World Wide Web Turns 30: Here's How You Can Access The World's First Website
World Wide Web Turns 30: Here's How You Can Access The World's First Website
The URL to the world's first website - info.cern.ch - is currently restored and available for the public.

Today is the 30th birth anniversary of the World Wide Web, and in case you were wondering how the webpages looked back in the day, then you have come to the right place. Thanks to CERN, a European research organisation near Geneva, some of the digital assets that are associated with the birth of the web have been preserved.

The URL to the world's first website - info.cern.ch - is currently restored and available for the public. CERN managed to look at the first web servers at CERN and managed to preserve some assets from them. The organisation even went through documentation and tried to restore machine names and IP addresses to their original state.
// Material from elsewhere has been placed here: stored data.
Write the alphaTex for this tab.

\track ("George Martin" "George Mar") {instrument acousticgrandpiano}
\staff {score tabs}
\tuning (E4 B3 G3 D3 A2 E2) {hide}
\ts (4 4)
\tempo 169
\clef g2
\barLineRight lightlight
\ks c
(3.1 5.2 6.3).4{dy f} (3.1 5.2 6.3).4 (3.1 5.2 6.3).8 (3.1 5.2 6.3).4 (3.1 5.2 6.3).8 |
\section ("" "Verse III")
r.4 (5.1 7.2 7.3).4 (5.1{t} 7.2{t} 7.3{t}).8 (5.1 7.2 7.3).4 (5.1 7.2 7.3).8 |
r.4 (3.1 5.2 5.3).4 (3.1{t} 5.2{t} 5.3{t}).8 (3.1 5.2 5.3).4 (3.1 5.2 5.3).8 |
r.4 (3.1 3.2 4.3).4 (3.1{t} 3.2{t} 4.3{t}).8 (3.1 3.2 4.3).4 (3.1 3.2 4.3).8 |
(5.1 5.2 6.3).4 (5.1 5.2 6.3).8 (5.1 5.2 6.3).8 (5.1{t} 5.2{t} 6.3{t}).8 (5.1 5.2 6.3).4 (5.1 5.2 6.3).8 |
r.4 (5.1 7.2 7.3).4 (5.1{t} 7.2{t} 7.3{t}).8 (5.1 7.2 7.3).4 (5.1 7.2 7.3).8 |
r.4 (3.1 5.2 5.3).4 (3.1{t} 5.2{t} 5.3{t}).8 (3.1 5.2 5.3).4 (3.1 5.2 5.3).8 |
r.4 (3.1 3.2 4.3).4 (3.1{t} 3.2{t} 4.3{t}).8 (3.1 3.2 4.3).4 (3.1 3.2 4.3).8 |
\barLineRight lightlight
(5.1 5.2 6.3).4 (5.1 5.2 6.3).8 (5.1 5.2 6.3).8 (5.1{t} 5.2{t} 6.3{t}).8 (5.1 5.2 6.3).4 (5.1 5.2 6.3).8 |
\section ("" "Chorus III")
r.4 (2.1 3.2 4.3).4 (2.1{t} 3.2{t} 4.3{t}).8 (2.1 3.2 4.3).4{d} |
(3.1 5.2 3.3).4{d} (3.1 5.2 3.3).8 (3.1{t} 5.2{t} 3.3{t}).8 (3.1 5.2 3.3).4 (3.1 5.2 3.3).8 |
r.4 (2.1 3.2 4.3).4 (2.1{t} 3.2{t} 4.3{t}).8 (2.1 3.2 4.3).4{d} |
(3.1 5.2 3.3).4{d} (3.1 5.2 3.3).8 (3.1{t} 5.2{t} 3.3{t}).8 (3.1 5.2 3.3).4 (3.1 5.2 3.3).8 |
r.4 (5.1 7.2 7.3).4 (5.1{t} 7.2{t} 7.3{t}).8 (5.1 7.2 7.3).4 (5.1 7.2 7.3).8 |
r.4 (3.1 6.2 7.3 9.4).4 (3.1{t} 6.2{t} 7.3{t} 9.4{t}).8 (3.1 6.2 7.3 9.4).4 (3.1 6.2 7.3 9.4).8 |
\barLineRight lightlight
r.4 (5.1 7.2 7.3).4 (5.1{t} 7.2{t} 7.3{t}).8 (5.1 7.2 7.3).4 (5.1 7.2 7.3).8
On April 30 1993, CERN published a statement that made World Wide Web ("W3", or simply "the web") technology available on a royalty-free basis. By making the software required to run a web server freely available, along with a basic browser and a library of code, the web was allowed to flourish.

"When the first website was born, it was probably quite lonely. And with few people having access to browsers - or to web servers so that they could, in turn, publish their own content - it must have taken a visionary leap of faith at the time to see why it was so exciting. The early WWW team, led by Tim Berners-Lee at CERN, had such vision and belief. The fact that they called their technology the World Wide Web hints at the fact that they knew they had something special, something big," said CERN in a blog post.
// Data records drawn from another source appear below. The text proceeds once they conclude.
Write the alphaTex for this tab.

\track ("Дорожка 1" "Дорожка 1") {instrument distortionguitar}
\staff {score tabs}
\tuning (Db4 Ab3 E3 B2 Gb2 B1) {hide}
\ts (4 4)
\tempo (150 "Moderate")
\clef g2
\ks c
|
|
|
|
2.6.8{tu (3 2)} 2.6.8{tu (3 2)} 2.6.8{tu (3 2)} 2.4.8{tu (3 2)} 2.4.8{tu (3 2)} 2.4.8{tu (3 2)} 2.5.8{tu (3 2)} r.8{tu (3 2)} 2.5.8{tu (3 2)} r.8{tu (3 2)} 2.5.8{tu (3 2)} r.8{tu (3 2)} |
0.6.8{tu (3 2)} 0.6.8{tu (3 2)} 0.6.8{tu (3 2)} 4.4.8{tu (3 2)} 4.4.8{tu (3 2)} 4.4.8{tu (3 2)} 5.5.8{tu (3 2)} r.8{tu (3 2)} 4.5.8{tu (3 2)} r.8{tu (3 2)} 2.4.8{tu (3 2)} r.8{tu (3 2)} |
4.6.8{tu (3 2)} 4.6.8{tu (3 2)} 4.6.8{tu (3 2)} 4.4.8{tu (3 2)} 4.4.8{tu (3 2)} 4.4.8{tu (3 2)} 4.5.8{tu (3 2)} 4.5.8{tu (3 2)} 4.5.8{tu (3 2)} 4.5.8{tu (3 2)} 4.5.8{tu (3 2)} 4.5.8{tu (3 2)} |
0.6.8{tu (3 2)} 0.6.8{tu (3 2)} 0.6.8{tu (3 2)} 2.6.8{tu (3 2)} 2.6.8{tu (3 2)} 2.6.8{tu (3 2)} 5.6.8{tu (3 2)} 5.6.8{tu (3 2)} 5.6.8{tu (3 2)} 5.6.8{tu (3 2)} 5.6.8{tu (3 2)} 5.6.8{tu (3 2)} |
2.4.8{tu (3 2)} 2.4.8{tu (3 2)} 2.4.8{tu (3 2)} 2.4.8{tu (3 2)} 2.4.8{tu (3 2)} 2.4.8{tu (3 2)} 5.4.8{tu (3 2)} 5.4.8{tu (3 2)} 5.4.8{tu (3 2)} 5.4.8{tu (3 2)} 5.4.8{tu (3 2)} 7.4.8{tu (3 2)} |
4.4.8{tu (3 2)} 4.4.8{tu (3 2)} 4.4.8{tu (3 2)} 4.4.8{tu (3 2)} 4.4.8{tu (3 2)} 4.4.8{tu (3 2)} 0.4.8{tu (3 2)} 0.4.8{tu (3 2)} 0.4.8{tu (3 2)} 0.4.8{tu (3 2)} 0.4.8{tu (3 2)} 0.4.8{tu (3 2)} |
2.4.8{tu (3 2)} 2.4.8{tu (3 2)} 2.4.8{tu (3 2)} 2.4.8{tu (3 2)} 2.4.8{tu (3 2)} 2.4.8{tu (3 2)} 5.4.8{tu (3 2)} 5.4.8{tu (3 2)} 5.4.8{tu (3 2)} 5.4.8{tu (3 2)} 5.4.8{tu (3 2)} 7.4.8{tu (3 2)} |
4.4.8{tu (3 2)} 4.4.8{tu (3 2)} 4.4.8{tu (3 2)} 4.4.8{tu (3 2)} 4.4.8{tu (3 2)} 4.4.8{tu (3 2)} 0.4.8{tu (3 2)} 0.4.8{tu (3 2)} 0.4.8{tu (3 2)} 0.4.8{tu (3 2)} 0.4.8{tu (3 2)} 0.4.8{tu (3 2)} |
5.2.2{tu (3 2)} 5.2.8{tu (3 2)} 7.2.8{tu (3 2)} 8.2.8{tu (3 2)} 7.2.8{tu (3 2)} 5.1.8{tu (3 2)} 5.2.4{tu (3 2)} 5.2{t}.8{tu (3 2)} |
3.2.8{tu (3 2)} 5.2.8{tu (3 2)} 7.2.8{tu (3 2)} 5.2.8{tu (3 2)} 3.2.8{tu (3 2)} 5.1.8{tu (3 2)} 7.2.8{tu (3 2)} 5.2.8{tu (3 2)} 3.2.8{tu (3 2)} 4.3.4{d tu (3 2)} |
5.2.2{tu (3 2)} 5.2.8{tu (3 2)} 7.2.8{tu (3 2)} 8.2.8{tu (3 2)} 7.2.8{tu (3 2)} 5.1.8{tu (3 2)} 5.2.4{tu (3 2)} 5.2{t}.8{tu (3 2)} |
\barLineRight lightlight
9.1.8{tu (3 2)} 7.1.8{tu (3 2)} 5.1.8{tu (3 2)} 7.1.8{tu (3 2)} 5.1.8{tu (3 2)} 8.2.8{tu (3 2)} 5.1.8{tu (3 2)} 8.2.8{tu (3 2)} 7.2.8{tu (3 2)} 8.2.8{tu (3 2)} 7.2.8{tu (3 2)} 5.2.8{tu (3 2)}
British physicist Tim Berners-Lee invented the web at CERN in 1989. The project, which Berners-Lee named "World Wide Web", was originally conceived and developed to meet the demand for information sharing between physicists in universities and institutes around the world.

The first website at CERN - and in the world - was dedicated to the World Wide Web project itself and was hosted on Berners-Lee's NeXT computer. The website described the basic features of the web; how to access other people's documents and how to set up your own server. Although the NeXT machine - the original web server - is still at CERN, sadly the world's first website is no longer online at its original address.